Channel Prioritization Matrix

Now the question is: which channel do we go after first? We can’t go ham on all channels at once that would be suicide. One channel at a time until it breaks.

To decide, I’ll score each channel on four parameters: Velocity, Cost, Scalability, and Speed to Signal. I’m giving the highest weight to Velocity 50% (obviously), then Scalability at 30%, and Cost and Speed to Signal at 10% each.

Here’s the Excel sheet link: Click Here

💡 Insights:

Considering that velocity is our most important growth driver and no marketing budget, very limited bandwidth, these are the three channels we should prioritize:

  1. Social Media Content 
    Low-effort, highly scalable, and perfect for consistent awareness and brand pull.

  2. Product integration
    Integration with Cafes/ smoothie bars, Restaurants

  3. Micro Influencer Seeding 
    Hyper-local activations around each retail store to boost velocity and repeat purchases through proximity and community engagement.

Closing the Gap Through Velocity (Not More Customers)

Those 3 channels will get us ~ 40,000 customers who are going to buy 4 tubs per month of Sourmilk. But that only gets us to 160,000 tubs, we’re still short by ~40,000 tubs.

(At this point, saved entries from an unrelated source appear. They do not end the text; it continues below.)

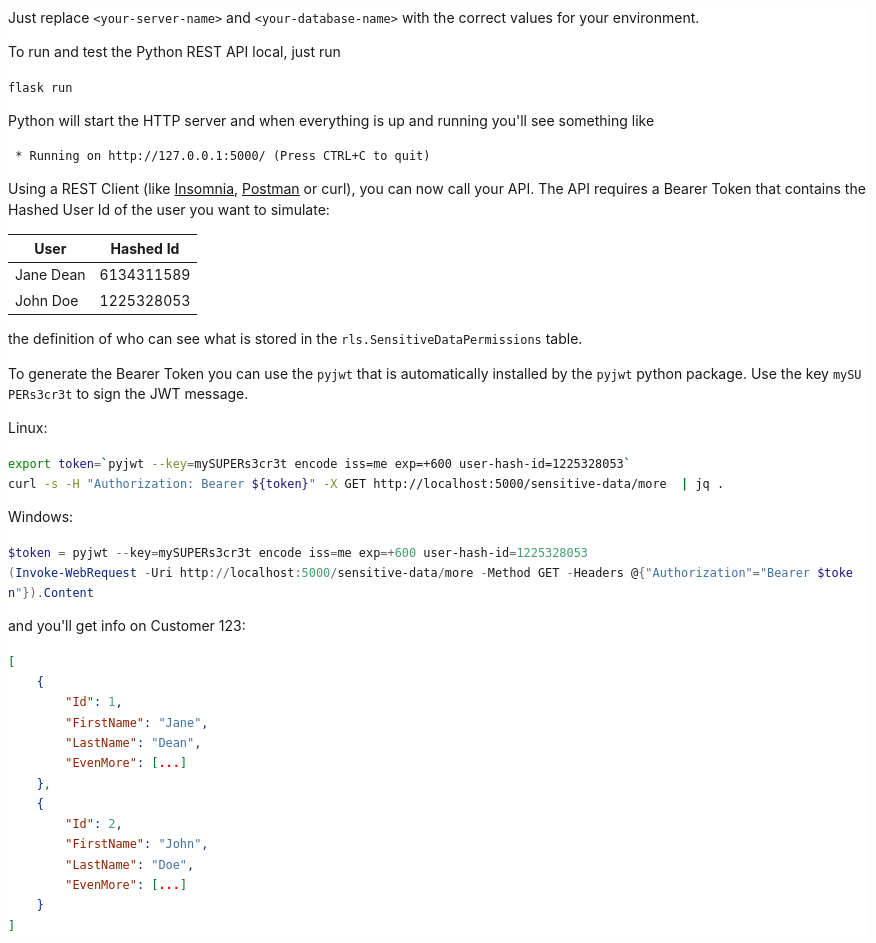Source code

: Just replace `<your-server-name>` and `<your-database-name>` with the correct values for your environment.

To run and test the Python REST API local, just run

```bash
flask run
```

Python will start the HTTP server and when everything is up and running you'll see something like

```text
 * Running on http://127.0.0.1:5000/ (Press CTRL+C to quit)
```

Using a REST Client (like [Insomnia](https://insomnia.rest/), [Postman](https://www.getpostman.com/) or curl), you can now call your API. The API requires a Bearer Token that contains the Hashed User Id of the user you want to simulate:

|User|Hashed Id|
|---|---|
|Jane Dean|6134311589|
|John Doe|1225328053|

the definition of who can see what is stored in the `rls.SensitiveDataPermissions` table.

To generate the Bearer Token you can use the `pyjwt` that is automatically installed by the `pyjwt` python package. Use the key `mySUPERs3cr3t` to sign the JWT message.

Linux:

```bash
export token=`pyjwt --key=mySUPERs3cr3t encode iss=me exp=+600 user-hash-id=1225328053`
curl -s -H "Authorization: Bearer ${token}" -X GET http://localhost:5000/sensitive-data/more  | jq .
```

Windows:

```powershell
$token = pyjwt --key=mySUPERs3cr3t encode iss=me exp=+600 user-hash-id=1225328053
(Invoke-WebRequest -Uri http://localhost:5000/sensitive-data/more -Method GET -Headers @{"Authorization"="Bearer $token"}).Content
```

and you'll get info on Customer 123:

```json
[
    {
        "Id": 1,
        "FirstName": "Jane",
        "LastName": "Dean",
        "EvenMore": [...]
    },
    {
        "Id": 2,
        "FirstName": "John",
        "LastName": "Doe",
        "EvenMore": [...]
    }
]
```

So to hit our goal of $12M ARR in 12 months, what if we increase the velocity to 5 tubs per customer?

Can we do that? We absolutely can.

I tested this theory at a much smaller scale and it worked. The key insight is:

In CPG, to increase your velocity, you need to communicate the Three W’s consistently.

The Three W Framework

1. WHY

Explain why they need your product or why it matters. Humans naturally stick to what’s familiar. Customers need clear reasons to justify switching to a new product.

2. WHEN

Anchor the product to a specific moment in their routine. Adding a new product into someone’s life is hard. Replacing something they already do is easy.

AG1 tells you to replace your multivitamins.
Mud/Wtr tells you to replace your coffee.

Clarify the exact moment Sourmilk fits into their day.

People need a cue.

3. HOW

Show customers practical ways to use your product.

For example, if we consistently tell them they can use our yogurt as a post-workout snack (like a cleaner protein bar), then whenever they think “post-workout snack,” Sourmilk should come to mind.

When → Why → How → Habit → Frequency ↑ → Velocity ↑

Alternatively, there are short-term hacks to increase velocity like limited-edition flavor drops, upselling, etc. but for long-term impact, we have to change behavior.

Closing Thoughts:

So what do you think? Is it possible to get to $12M ARR in 12 months?

If you ask me… I’d say I don’t know. Right now, everything is a presumption and presumptions sank the Titanic.

I didn’t have much data to work with, and we need hard data to validate every lever.

But the model, the channels, and the behavioral strategy give us a clear direction and a fighting chance.

“The best growth lever is a product people brag about.”